■ To do ■
a: In the press review on the Derek Chauvin trial below, rewrite the paragraph beginning "The trial of former police officer Derek Chauvin" as a short bulleted list that keeps its main facts.
b: Continue the press review on the Derek Chauvin trial below from where it stops.

■ Source passage ■

What sentence can bring justice for George Floyd?
The trial of former police officer Derek Chauvin has begun in Minneapolis. According to the prosecution Chauvin pressed his knee on the neck of George Floyd, a black man, for nine minutes and 29 seconds during an arrest in May 2020, as a result of which Floyd died shortly afterwards. If the court rules that Chauvin is guilty as charged, he faces up to 40 years in prison. Commentators highlight the public pressure under which the trial is taking place.
This trial will show where the country stands
The fate of the US will be decided in Minneapolis, correspondent Federico Rampini comments in La Repubblica:
“Yesterday, a trial began in Minneapolis which all America, and with it the whole world, is watching. The rule of law is at stake, the credibility of American democracy: vis-à-vis its own citizens; vis-à-vis its friends and enemies abroad. ... The whole nation will draw grave conclusions from the final verdict: whether African-Americans can trust their country's criminal justice system; whether law enforcement officials must answer for their actions before the law; whether the question of race is an incurable plague because it is 'carved' into the institutions, an original sin in the DNA of the United States.”
The pressure on the judge and jury will be immense, says Der Tagesspiegel:
“What sentence can calm agitated America? Ten years, 25, 40? Must Chauvin be explicitly condemned as a racist? Is it not enough if only his excessive use of force is condemned? ... For the African American community, the trial is meant to prove that there is structural racism in the US and that the police force is more of a threat than a protection for blacks - an almost impossible goal. ... The outcome of this trial is open, as is only fitting in a constitutional state. However, seldom has there been so much concern that too many people will be disappointed in the end.”

■ Provided data ■
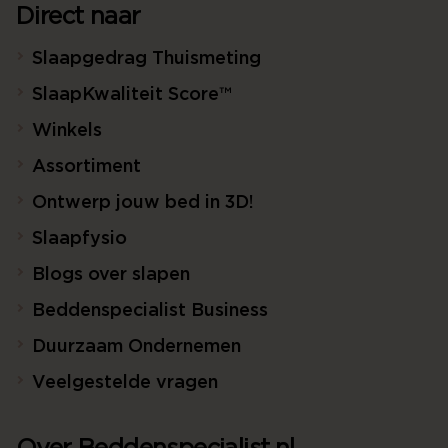
Direct naar
Slaapgedrag Thuismeting
SlaapKwaliteit Score™
Winkels
Assortiment
Ontwerp jouw bed in 3D!
Slaapfysio
Blogs over slapen
Beddenspecialist Business
Duurzaam Ondernemen
Veelgestelde vragen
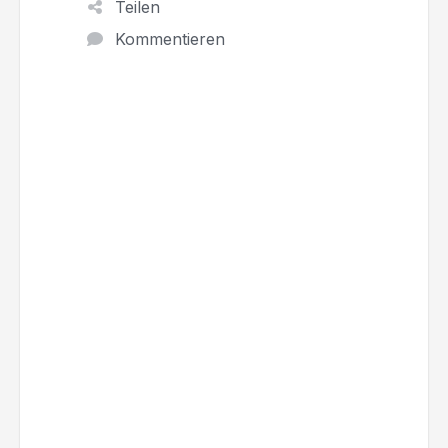
Teilen
Kommentieren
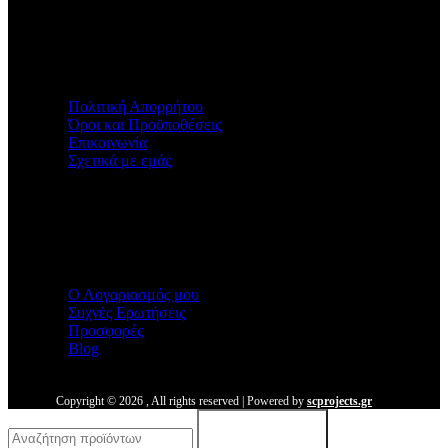
Χρήσιμοι Σύνδεσμοι
Πολιτική Απορρήτου
Όροι και Προϋποθέσεις
Επικοινωνία
Σχετικά με εμάς
Malmos
Ο Λογαριασμός μου
Συχνές Ερωτήσεις
Προσφορές
Blog
Copyright ©
2026
, All rights reserved | Powered by
scprojects.gr
Search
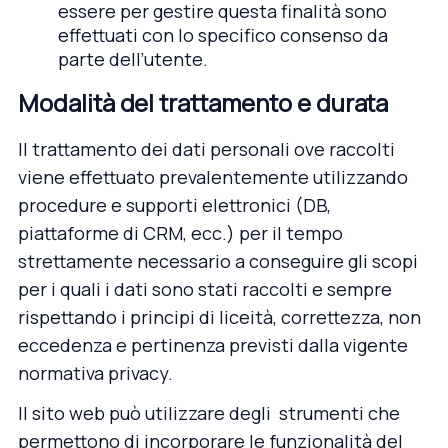
essere per gestire questa finalità sono
effettuati con lo specifico consenso da
parte dell’utente.
Modalità del trattamento e durata
Il trattamento dei dati personali ove raccolti
viene effettuato prevalentemente utilizzando
procedure e supporti elettronici (DB,
piattaforme di CRM, ecc.) per il tempo
strettamente necessario a conseguire gli scopi
per i quali i dati sono stati raccolti e sempre
rispettando i principi di liceità, correttezza, non
eccedenza e pertinenza previsti dalla vigente
normativa privacy.
Il sito web può utilizzare degli strumenti che
permettono di incorporare le funzionalità del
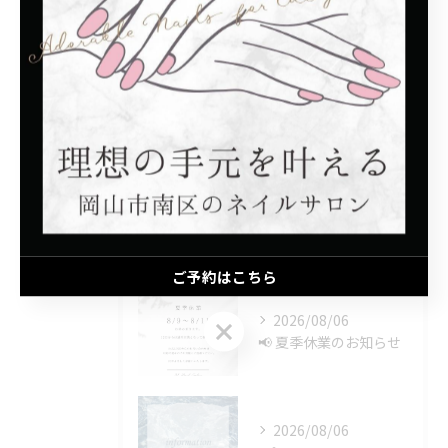
シンプル
モテカワ
子連れ
プライベートサロン
マグネット
最近の投稿
Recent Posts
ご予約はこちら
2026/08/06
ご予約はこちら
📢 夏季休業のお知らせ
2026/08/06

■ List of answers ■
a:
- Former police officer Derek Chauvin's trial has begun in Minneapolis.
- The prosecution says Chauvin pressed his knee on the neck of George Floyd, a black man, for nine minutes and 29 seconds during an arrest in May 2020. Floyd died shortly afterwards.
- If found guilty as charged, Chauvin faces up to 40 years in prison.
- Commentators stress the public pressure surrounding the trial.

b:
Don't turn the victims into perpetrators
The attempts of Chauvin's defence lawyers to discredit George Floyd are shameful, says columnist Ahmed Baba in The Independent:
“I could write an entire article just listing the names of Black people who had their character questioned and attacked after they became victims of racist violence. And here's the thing: even if everything the worst right-wing pundits say turns out to be true, it doesn't matter. The price of being a flawed character is not execution. No character trait deprives a person of their right to life and due process. Nothing that George Floyd, or any other unarmed Black person killed, did justifies an extrajudicial killing. Nothing. ... This strategy is as old as racism itself and exhausting to witness.”
Verdict has already been passed
The public has already formed its opinion of the accused, fears right-wing populist politician Alain Destexhe in Causeur:
“It is to be hoped that Chauvin will be given a fair trial. Based on the facts, an acquittal or a conviction for unintentional murder appears to be entirely possible. However, both would upset a large part of the public for whom the verdict is already clear. Is Chauvin doomed to become the scapegoat, the one who calms community anger and channels the violence to prevent unrest in the US?”